#### PASSAGE SHOWN

********

Ban custom development to discover your real product gaps:

After design partner work, Turnstile established a non-negotiable rule: zero custom development for individual customers. Instead, they built a rapid response feature team that addresses product gaps by building features available to all customers. This forcing function revealed which flexibility was missing from their platform. The result: a system flexible enough to onboard customers in minutes versus the 3-6 month implementations competitors require. B2B founders should recognize that custom development often signals product inadequacy, not market fit. The willingness to lose deals over custom work forces you to build true platform capabilities rather than becoming a consulting business with a product attached.

Invert traditional category timing through product architecture:

Quote-to-cash traditionally comes up at later stages—early companies do everything manually until scale forces automation. Turnstile inverted this by building for the hardest use case first: companies negotiating non-standard terms with every customer. Michael notes their flexibility supports "very early stage companies...before you have standard pricing and packaging, while you're still figuring it out and testing your pricing." By designing for maximum complexity (negotiated deals with custom terms), they created a platform that trivially handles simpler cases. B2B founders in "enterprise-only" categories should ask: could we redesign this to serve the most complex use case, thereby making it accessible to everyone?

Prevent compounding operational debt by becoming the first system in:

Companies without a unified revenue system inevitably develop "truth drift"—discrepancies between contract terms and actual execution. One Turnstile customer discovered over $1 million in unbilled revenue during onboarding. Michael explains: "When you don't have a single system of record for your revenue data, what happens is you end up with drift between what your contracts say and how you actually carried out the relationship." Later-stage companies require painful audits to reconcile this drift. B2B infrastructure founders should articulate the compounding cost of starting without their system versus the clean foundation they provide from day one—the pain of remediation is often your strongest competitive wedge against manual processes.

********

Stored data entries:

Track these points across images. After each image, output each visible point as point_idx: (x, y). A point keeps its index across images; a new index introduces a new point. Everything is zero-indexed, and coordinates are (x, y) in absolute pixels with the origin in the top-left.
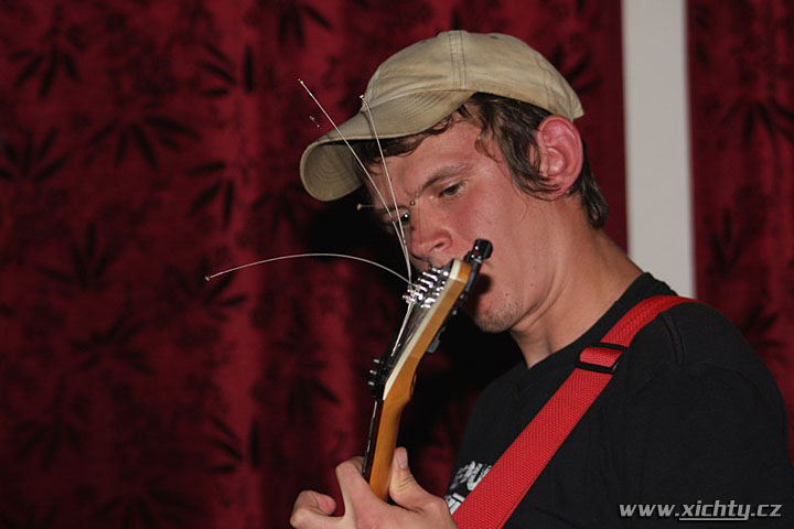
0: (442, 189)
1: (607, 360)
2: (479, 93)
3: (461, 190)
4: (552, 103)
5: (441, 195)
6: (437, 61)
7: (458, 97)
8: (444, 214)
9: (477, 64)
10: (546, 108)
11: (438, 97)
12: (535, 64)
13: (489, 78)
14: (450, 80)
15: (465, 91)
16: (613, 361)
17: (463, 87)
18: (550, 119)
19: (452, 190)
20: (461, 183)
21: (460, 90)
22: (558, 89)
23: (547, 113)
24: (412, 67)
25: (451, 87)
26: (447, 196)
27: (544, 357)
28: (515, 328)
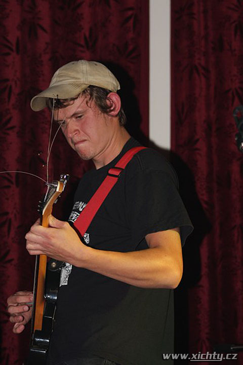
0: (77, 116)
1: (117, 173)
2: (91, 85)
3: (82, 117)
4: (113, 88)
5: (76, 118)
6: (78, 72)
7: (84, 87)
8: (77, 123)
9: (91, 75)
10: (110, 90)
11: (78, 86)
12: (108, 75)
13: (94, 80)
14: (82, 80)
15: (87, 84)
16: (119, 173)
17: (86, 83)
18: (111, 93)
19: (80, 117)
20: (83, 115)
21: (85, 84)
22: (114, 83)
23: (111, 91)
24: (69, 73)
25: (82, 83)
26: (78, 119)
27: (102, 166)
28: (95, 158)
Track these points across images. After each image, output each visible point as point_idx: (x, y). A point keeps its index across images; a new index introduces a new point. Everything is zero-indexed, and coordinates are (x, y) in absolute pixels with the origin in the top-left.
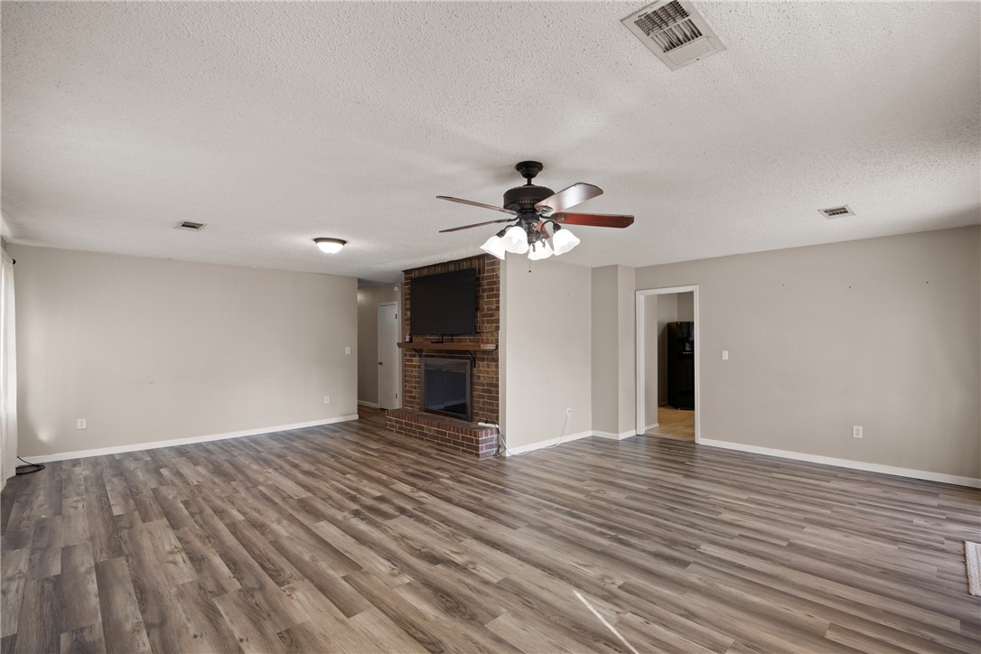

********

#### ACTION ITEM A
In the Turnstile passage, how long are the implementations that competitors require?
#### ACTION ITEM B
Summarize the Turnstile passage in two sentences.
#### ACTION ITEM C
Continue the Turnstile passage from its last sentence.

#### EXPECTED OUTPUT A
Three to six months.

#### EXPECTED OUTPUT B
Turnstile banned custom development for individual customers and built for the hardest quote-to-cash case first, which produced a platform that onboards customers in minutes and also handles simpler cases, including very early-stage companies. The passage also argues that being the first revenue system prevents "truth drift" between contract terms and actual execution, a compounding problem that later-stage companies must reconcile through painful audits.

#### EXPECTED OUTPUT C
Lead with pain recognition in familiar categories that early buyers don't know:

Early-stage founders don't recognize "quote-to-cash" as a category, but they intimately feel the pain: hours spent reviewing contracts to figure out billing amounts, managing one-off Stripe plans for every negotiated deal, or tracking subscription changes in spreadsheets. Michael found that "every single time we talk to somebody, they're feeling some degree of pain already"—the challenge is helping them understand solutions exist for problems they assumed everyone just handles manually. B2B founders in established-but-unfamiliar categories should lead customer conversations with specific workflow pain points rather than category positioning, then introduce the category as the framework for the solution they're already desperate for.

Conversation
Highlights

How Turnstile Made Quote-to-Cash Self-Serve by Banning Custom Development

Michael Babineau saw the irony immediately. After selling Second Measure to Bloomberg, he and co-founder Lillian Chou were running a data analytics company that specialized in transforming unstructured data into actionable insights. Yet they were managing their own revenue operations through spreadsheets and manual processes.

“We’re used to taking messy, unstructured data, converting it into analytics and actionable insights,” Michael explains in a recent episode of BUILDERS. “And here we are still actually operating our business on spreadsheets. That seemed incongruent with how we thought the world should work.”

That disconnect became the catalyst for Turnstile, an AI-native quote-to-cash platform designed to solve a problem that plagues sales-led B2B companies: how to operationalize negotiated deals with non-standard terms.

The Structured Data Problem at the Root of Revenue Chaos

The root cause of revenue operations chaos isn’t workflow design or team structure—it’s the absence of structured commercial data. While product-led businesses with standard pricing tiers automate easily, sales-led companies negotiate custom agreements that create unique operational nightmares.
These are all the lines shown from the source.